+++ Excerpted records
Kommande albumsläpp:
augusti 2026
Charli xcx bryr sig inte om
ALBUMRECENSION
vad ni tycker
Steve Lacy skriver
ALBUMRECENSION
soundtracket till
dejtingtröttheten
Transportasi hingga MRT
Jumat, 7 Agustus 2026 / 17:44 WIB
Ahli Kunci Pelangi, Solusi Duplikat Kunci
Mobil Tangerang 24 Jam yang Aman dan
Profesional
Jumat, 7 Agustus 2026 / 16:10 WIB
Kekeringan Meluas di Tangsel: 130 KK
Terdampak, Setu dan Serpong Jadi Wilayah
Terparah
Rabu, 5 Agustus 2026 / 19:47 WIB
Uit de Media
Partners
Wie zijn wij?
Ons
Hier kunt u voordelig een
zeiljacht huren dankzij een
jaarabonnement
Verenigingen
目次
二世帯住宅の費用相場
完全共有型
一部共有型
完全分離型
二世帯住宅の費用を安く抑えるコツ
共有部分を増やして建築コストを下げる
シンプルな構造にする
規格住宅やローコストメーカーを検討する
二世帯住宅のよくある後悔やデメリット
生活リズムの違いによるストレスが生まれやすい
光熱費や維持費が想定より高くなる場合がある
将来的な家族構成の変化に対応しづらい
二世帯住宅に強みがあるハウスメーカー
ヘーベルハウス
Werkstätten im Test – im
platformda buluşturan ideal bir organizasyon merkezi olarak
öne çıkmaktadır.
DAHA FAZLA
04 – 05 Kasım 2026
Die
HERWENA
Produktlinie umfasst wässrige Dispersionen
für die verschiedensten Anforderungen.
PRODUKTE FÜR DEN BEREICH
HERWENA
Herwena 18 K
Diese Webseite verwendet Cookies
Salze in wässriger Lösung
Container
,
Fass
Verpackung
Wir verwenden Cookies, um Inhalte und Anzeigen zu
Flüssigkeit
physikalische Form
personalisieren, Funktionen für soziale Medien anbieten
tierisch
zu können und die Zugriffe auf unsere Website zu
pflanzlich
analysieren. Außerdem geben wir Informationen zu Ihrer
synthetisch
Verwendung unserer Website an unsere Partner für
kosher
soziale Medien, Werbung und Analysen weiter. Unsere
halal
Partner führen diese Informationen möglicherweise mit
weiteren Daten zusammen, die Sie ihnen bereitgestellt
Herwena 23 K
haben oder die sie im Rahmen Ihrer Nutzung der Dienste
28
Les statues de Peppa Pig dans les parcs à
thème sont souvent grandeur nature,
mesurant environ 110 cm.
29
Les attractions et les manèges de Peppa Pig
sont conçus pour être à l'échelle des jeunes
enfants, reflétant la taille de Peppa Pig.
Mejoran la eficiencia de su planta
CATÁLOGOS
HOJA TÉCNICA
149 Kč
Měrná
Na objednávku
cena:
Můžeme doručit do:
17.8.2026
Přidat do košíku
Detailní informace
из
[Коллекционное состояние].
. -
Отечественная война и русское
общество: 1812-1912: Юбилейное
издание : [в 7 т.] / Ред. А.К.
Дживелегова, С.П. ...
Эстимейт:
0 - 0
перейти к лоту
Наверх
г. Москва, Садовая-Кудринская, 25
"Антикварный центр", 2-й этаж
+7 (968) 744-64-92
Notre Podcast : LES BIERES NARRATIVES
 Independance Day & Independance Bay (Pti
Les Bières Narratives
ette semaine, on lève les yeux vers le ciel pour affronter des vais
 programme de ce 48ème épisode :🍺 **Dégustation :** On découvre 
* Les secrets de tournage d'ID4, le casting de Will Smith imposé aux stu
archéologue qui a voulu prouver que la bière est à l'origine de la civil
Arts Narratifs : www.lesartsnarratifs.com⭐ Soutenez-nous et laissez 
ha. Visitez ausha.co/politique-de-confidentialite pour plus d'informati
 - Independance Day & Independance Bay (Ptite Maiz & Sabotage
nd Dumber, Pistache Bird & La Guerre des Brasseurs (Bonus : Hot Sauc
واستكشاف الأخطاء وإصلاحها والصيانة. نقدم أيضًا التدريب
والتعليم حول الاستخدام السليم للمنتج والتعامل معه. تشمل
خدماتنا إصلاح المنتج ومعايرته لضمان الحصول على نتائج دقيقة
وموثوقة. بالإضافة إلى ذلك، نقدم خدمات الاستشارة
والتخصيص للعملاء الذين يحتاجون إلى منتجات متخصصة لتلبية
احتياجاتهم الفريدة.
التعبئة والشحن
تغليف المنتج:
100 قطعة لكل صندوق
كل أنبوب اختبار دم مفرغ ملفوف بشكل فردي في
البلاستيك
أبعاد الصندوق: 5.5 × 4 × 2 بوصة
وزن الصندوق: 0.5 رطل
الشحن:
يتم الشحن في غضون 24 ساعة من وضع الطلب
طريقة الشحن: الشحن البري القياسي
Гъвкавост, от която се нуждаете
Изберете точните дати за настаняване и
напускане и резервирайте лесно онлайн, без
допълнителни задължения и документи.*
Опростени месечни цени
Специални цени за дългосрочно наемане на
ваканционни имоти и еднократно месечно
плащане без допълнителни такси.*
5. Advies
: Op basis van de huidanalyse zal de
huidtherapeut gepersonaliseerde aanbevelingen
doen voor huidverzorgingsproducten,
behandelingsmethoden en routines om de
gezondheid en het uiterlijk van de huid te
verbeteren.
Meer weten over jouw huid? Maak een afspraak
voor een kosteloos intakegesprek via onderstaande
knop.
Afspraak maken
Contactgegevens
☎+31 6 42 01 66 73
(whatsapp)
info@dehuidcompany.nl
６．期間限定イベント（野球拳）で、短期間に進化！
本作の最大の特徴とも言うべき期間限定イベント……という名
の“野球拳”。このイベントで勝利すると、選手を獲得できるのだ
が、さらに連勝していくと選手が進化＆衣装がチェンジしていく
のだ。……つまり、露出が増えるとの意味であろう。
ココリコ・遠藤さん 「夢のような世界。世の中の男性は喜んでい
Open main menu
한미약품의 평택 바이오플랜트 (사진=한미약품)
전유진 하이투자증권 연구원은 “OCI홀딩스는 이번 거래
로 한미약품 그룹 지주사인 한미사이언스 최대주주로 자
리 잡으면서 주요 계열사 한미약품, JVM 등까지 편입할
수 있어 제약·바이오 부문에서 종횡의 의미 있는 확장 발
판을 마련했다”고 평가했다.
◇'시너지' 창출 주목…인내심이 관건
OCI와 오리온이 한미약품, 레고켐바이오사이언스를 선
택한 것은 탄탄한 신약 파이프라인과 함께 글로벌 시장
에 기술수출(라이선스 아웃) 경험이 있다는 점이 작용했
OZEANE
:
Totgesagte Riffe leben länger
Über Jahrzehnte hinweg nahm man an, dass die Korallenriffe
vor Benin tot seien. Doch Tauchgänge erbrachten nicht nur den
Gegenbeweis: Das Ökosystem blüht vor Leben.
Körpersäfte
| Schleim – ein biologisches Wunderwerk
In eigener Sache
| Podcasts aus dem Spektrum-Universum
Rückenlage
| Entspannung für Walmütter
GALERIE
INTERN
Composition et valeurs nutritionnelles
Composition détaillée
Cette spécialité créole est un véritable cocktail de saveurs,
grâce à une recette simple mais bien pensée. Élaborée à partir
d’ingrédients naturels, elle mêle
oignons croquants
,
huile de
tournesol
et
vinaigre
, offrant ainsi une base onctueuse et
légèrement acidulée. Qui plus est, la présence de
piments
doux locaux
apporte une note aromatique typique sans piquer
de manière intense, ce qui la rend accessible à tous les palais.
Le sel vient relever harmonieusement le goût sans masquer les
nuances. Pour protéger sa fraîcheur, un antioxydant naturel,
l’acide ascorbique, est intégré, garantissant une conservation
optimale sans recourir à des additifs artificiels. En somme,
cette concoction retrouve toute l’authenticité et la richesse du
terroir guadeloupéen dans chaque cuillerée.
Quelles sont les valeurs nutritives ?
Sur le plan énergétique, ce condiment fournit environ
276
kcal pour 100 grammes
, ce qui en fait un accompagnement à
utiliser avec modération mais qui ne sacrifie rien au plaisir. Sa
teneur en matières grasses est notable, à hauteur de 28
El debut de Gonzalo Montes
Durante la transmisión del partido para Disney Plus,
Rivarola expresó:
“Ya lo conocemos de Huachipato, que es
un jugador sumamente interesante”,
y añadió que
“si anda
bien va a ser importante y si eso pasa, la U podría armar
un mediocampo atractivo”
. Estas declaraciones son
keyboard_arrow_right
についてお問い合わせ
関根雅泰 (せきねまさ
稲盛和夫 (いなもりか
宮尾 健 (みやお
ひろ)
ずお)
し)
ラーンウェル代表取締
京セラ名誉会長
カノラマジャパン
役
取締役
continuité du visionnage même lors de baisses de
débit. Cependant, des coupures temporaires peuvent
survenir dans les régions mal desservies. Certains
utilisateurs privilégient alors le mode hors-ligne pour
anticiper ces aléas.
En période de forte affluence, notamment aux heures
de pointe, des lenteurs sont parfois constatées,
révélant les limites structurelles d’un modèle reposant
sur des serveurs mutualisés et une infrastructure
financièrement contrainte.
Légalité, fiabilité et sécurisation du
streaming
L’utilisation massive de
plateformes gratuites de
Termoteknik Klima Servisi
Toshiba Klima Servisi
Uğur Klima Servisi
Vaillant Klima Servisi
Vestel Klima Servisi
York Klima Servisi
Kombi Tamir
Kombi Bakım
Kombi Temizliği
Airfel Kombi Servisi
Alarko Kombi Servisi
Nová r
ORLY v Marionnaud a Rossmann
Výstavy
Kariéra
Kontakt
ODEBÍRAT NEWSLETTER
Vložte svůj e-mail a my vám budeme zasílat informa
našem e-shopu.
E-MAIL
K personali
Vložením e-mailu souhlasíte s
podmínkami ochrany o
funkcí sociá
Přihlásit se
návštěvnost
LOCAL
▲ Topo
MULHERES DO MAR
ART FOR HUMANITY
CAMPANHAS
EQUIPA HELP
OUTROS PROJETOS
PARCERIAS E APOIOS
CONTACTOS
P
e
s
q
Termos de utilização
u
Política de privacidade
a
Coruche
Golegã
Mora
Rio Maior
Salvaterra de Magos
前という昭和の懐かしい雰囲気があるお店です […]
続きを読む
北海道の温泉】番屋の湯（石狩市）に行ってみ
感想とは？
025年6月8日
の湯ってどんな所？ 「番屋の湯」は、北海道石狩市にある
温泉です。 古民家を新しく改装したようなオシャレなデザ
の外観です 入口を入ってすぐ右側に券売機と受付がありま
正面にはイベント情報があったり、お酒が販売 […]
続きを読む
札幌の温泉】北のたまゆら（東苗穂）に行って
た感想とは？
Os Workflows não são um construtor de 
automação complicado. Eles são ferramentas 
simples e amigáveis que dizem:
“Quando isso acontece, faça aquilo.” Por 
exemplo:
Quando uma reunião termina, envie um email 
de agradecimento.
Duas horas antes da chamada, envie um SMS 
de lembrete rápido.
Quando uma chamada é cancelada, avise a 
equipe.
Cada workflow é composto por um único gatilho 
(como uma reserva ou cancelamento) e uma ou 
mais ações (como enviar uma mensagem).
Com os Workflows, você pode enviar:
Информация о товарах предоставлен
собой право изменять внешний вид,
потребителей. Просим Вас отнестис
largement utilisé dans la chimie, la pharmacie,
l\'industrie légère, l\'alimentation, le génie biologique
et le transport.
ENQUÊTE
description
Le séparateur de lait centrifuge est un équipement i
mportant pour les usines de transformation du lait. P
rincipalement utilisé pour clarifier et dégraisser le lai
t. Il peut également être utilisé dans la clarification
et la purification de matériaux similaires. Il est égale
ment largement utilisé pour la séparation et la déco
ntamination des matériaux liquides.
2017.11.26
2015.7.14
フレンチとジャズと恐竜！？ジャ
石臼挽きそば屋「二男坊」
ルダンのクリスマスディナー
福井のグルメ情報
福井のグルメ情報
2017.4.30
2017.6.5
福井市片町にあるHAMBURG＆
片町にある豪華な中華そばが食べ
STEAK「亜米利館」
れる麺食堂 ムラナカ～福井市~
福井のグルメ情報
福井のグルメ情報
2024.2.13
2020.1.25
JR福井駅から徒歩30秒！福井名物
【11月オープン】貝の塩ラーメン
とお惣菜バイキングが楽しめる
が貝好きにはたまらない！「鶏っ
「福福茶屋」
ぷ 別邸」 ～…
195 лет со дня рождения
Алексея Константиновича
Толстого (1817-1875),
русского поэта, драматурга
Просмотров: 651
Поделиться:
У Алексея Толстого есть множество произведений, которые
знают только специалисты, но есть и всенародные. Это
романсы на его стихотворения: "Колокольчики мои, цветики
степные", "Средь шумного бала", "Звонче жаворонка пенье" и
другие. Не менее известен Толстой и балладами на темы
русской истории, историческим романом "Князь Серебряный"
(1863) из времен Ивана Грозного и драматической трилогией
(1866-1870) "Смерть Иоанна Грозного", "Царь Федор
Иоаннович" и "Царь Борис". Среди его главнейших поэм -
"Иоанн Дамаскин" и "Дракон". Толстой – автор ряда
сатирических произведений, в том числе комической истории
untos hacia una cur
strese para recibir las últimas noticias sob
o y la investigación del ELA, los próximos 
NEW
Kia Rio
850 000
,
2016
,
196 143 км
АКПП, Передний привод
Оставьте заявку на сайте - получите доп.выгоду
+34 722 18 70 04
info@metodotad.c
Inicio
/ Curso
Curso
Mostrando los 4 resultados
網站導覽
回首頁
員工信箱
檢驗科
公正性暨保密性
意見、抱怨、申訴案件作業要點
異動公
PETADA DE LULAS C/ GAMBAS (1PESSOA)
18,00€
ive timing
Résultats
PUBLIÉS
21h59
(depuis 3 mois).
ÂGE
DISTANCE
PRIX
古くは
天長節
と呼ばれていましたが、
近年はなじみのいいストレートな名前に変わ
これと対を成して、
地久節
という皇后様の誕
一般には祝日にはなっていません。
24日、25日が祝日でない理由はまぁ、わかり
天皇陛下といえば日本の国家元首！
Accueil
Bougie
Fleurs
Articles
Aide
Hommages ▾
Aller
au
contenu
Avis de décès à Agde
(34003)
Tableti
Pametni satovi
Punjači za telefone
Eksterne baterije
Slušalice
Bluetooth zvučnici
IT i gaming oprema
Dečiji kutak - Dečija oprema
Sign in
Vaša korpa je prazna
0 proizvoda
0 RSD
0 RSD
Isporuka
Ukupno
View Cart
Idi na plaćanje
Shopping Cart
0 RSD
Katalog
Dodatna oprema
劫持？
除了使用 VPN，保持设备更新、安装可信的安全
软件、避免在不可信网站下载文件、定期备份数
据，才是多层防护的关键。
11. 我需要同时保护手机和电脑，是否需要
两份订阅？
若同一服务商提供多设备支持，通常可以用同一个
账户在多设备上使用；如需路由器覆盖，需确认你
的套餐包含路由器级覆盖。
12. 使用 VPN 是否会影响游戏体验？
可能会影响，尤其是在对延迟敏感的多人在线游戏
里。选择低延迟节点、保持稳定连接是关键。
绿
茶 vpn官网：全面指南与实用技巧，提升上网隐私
++++++
Filter the lines above so that only those with the string "utilisé" remain, then copy them.

Solution to the problem >>
largement utilisé dans la chimie, la pharmacie,
rincipalement utilisé pour clarifier et dégraisser le lai
t. Il peut également être utilisé dans la clarification
ment largement utilisé pour la séparation et la déco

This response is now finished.